# Problem to solve:
Repeat exactly the lines running from the first line of the data to the line containing "18. ASSOCIATED DOCUMENTATION 11", both ends included, and nothing else; drop the pictures.

# Input:
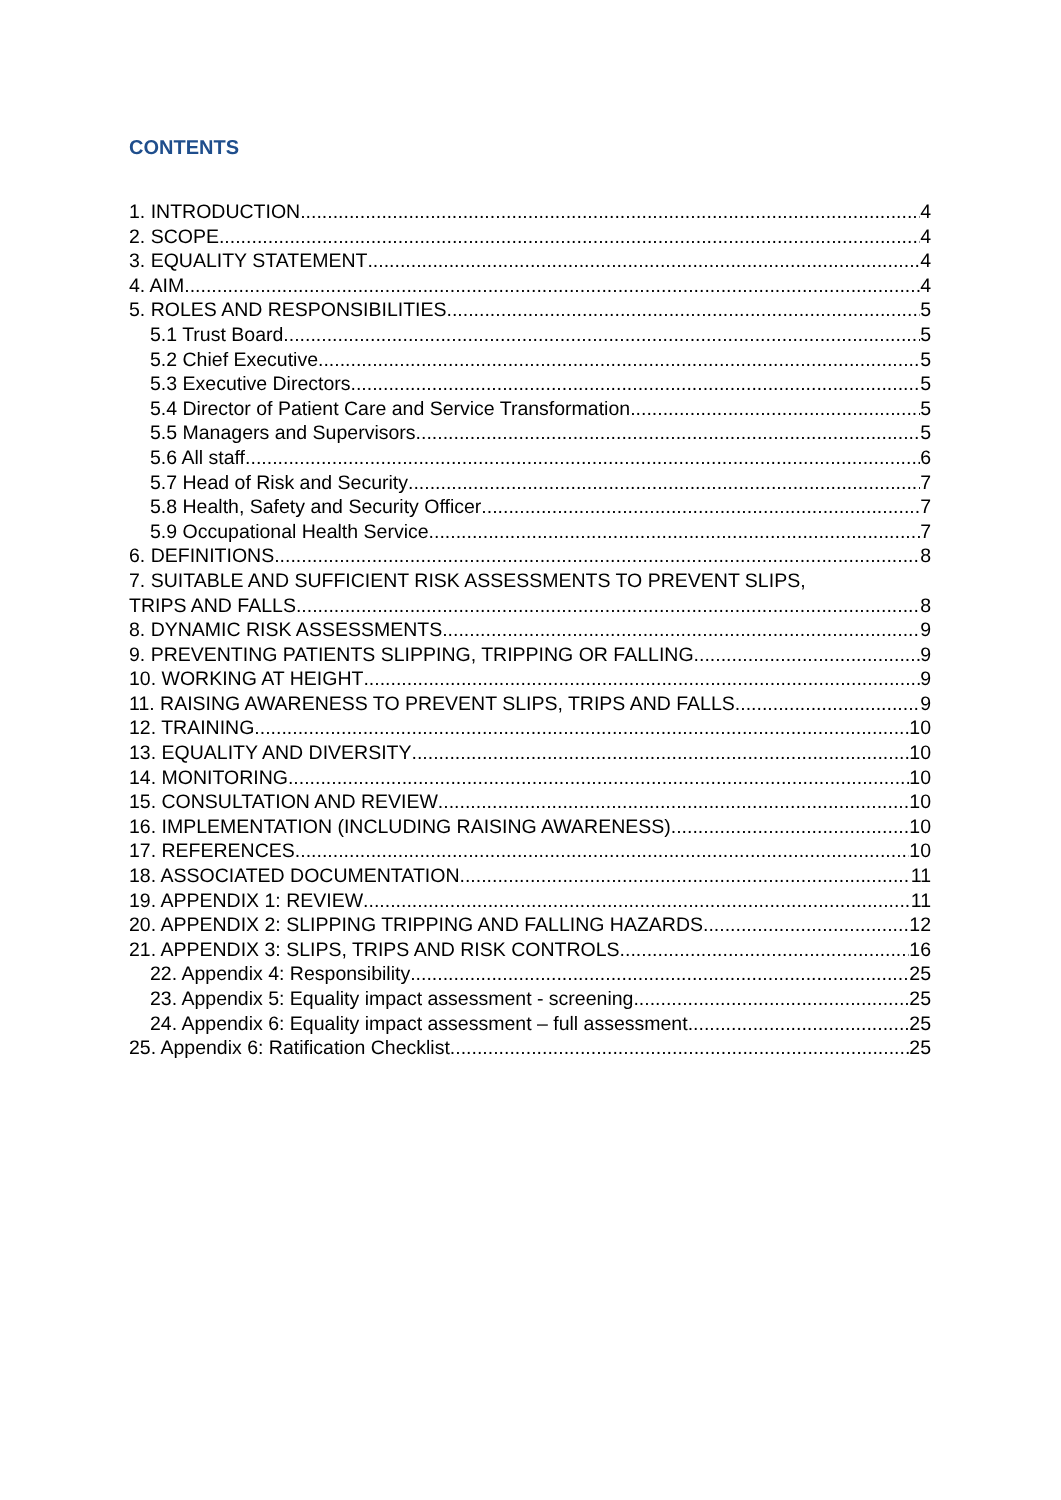CONTENTS
1. INTRODUCTION 4
2. SCOPE 4
3. EQUALITY STATEMENT 4
4. AIM 4
5. ROLES AND RESPONSIBILITIES 5
5.1 Trust Board 5
5.2 Chief Executive 5
5.3 Executive Directors 5
5.4 Director of Patient Care and Service Transformation 5
5.5 Managers and Supervisors 5
5.6 All staff 6
5.7 Head of Risk and Security 7
5.8 Health, Safety and Security Officer 7
5.9 Occupational Health Service 7
6. DEFINITIONS 8
7. SUITABLE AND SUFFICIENT RISK ASSESSMENTS TO PREVENT SLIPS,
TRIPS AND FALLS 8
8. DYNAMIC RISK ASSESSMENTS 9
9. PREVENTING PATIENTS SLIPPING, TRIPPING OR FALLING 9
10. WORKING AT HEIGHT 9
11. RAISING AWARENESS TO PREVENT SLIPS, TRIPS AND FALLS 9
12. TRAINING 10
13. EQUALITY AND DIVERSITY 10
14. MONITORING 10
15. CONSULTATION AND REVIEW 10
16. IMPLEMENTATION (INCLUDING RAISING AWARENESS) 10
17. REFERENCES 10
18. ASSOCIATED DOCUMENTATION 11
19. APPENDIX 1: REVIEW 11
20. APPENDIX 2: SLIPPING TRIPPING AND FALLING HAZARDS 12
21. APPENDIX 3: SLIPS, TRIPS AND RISK CONTROLS 16
22. Appendix 4: Responsibility 25
23. Appendix 5: Equality impact assessment - screening 25
24. Appendix 6: Equality impact assessment – full assessment 25
25. Appendix 6: Ratification Checklist 25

# Problem solution:
CONTENTS
1. INTRODUCTION 4
2. SCOPE 4
3. EQUALITY STATEMENT 4
4. AIM 4
5. ROLES AND RESPONSIBILITIES 5
5.1 Trust Board 5
5.2 Chief Executive 5
5.3 Executive Directors 5
5.4 Director of Patient Care and Service Transformation 5
5.5 Managers and Supervisors 5
5.6 All staff 6
5.7 Head of Risk and Security 7
5.8 Health, Safety and Security Officer 7
5.9 Occupational Health Service 7
6. DEFINITIONS 8
7. SUITABLE AND SUFFICIENT RISK ASSESSMENTS TO PREVENT SLIPS,
TRIPS AND FALLS 8
8. DYNAMIC RISK ASSESSMENTS 9
9. PREVENTING PATIENTS SLIPPING, TRIPPING OR FALLING 9
10. WORKING AT HEIGHT 9
11. RAISING AWARENESS TO PREVENT SLIPS, TRIPS AND FALLS 9
12. TRAINING 10
13. EQUALITY AND DIVERSITY 10
14. MONITORING 10
15. CONSULTATION AND REVIEW 10
16. IMPLEMENTATION (INCLUDING RAISING AWARENESS) 10
17. REFERENCES 10
18. ASSOCIATED DOCUMENTATION 11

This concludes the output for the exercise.